Drey Wright looking forward to semi-final opportunity after rules relaxed


Cup-tied players will be allowed to play in the semi-finals.

Hibernian new boy Drey Wright hopes Hearts offer a gateway to William Hill Scottish Cup glory.

The 25-year-old winger played for St Johnstone in the tournament – and was knocked out by holders Celtic – before the coronavirus crisis brought a premature halt to the campaign with the cup semi-finals yet to be played.

Wright left Saints and joined the Easter Road club on a two-year deal earlier in the month alongside striker Kevin Nisbet and midfielder Alex Gogic, and was delighted to learn that some eligibility rules were relaxed.

Now, he can look forward to one of the biggest games, “not just in my Hibs career, but my career in general”, when the dates for the semi against Edinburgh rivals Hearts and Aberdeen versus Celtic are confirmed.
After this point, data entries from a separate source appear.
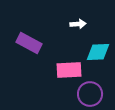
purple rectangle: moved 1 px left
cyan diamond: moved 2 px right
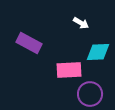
white arrow: moved 3 px right, 1 px up; rotated 35 degrees clockwise
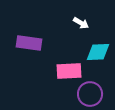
purple rectangle: rotated 20 degrees counterclockwise
pink rectangle: moved 1 px down
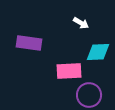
purple circle: moved 1 px left, 1 px down
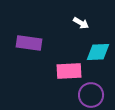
purple circle: moved 2 px right
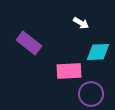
purple rectangle: rotated 30 degrees clockwise
purple circle: moved 1 px up
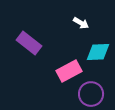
pink rectangle: rotated 25 degrees counterclockwise
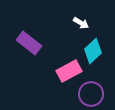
cyan diamond: moved 5 px left, 1 px up; rotated 40 degrees counterclockwise
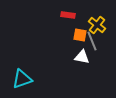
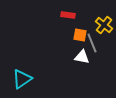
yellow cross: moved 7 px right
gray line: moved 2 px down
cyan triangle: rotated 15 degrees counterclockwise
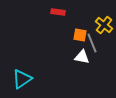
red rectangle: moved 10 px left, 3 px up
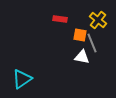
red rectangle: moved 2 px right, 7 px down
yellow cross: moved 6 px left, 5 px up
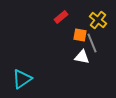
red rectangle: moved 1 px right, 2 px up; rotated 48 degrees counterclockwise
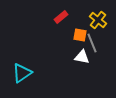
cyan triangle: moved 6 px up
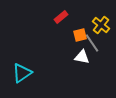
yellow cross: moved 3 px right, 5 px down
orange square: rotated 24 degrees counterclockwise
gray line: rotated 12 degrees counterclockwise
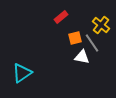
orange square: moved 5 px left, 3 px down
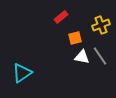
yellow cross: rotated 30 degrees clockwise
gray line: moved 8 px right, 13 px down
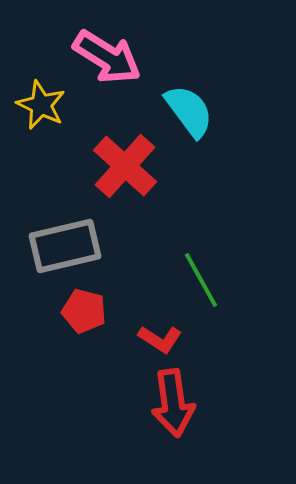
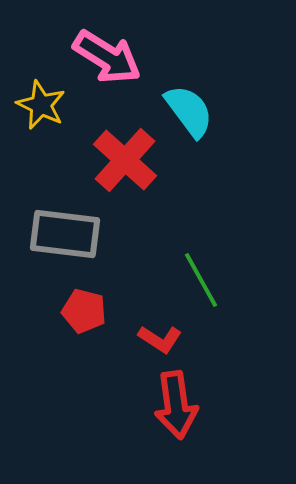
red cross: moved 6 px up
gray rectangle: moved 12 px up; rotated 20 degrees clockwise
red arrow: moved 3 px right, 2 px down
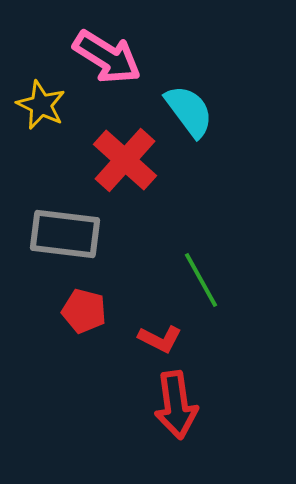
red L-shape: rotated 6 degrees counterclockwise
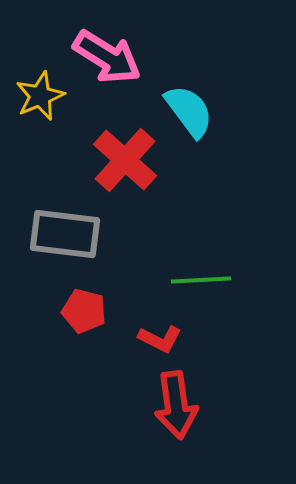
yellow star: moved 1 px left, 9 px up; rotated 24 degrees clockwise
green line: rotated 64 degrees counterclockwise
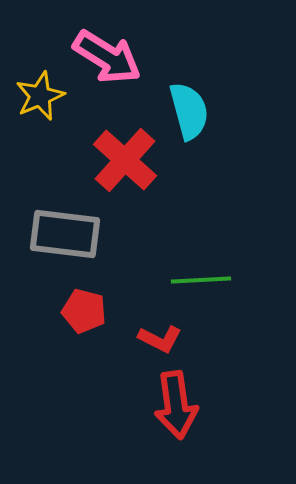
cyan semicircle: rotated 22 degrees clockwise
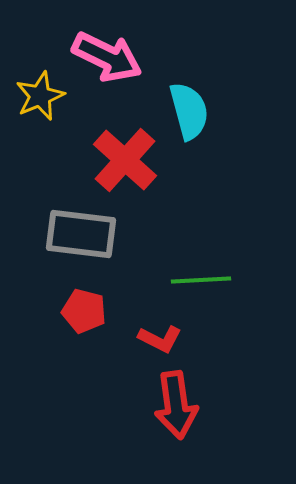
pink arrow: rotated 6 degrees counterclockwise
gray rectangle: moved 16 px right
Speaking in a Zoom broadcast conference, he said: “I have been told the rules have been changed and us new guys are eligible to play now.

“I think we are okay to play so obviously that is something for the three of us and obviously the rest of the squad to look forward to.

“I have never been to a semi-final before so it is one that I obviously hope to be involved in and hopefully we can progress to the final.

“In my two years at St Johnstone we were knocked out of the cup by Celtic both times so it will be nice to hopefully have a chance to progress and not come up against those guys.

“There’s not an actual date set for it, we know it is coming up but we have a good amount of league games before that, which we have to have our focus on.”

The former Colchester player endured a stressful time before his move to Hibs was finalised after becoming a father to twins, who were born eight weeks prematurely, just before the lockdown.

He said: “It was tough. I am not going to lie.

“They were in the intensive care unit for three weeks or so and they came out a week before the games were all called off.

“I had a couple of nights sleeping in the guest bedroom but the games were called off and I never actually returned to McDiarmid Park.

“It was a crazy summer for everybody, players, staff, media, but we were very busy.

“The first few weeks, we were up at the hospital every day, seeing how they were getting on.

“The care they got from the staff at both hospitals, one in Glasgow and then in Forth Valley, was brilliant.”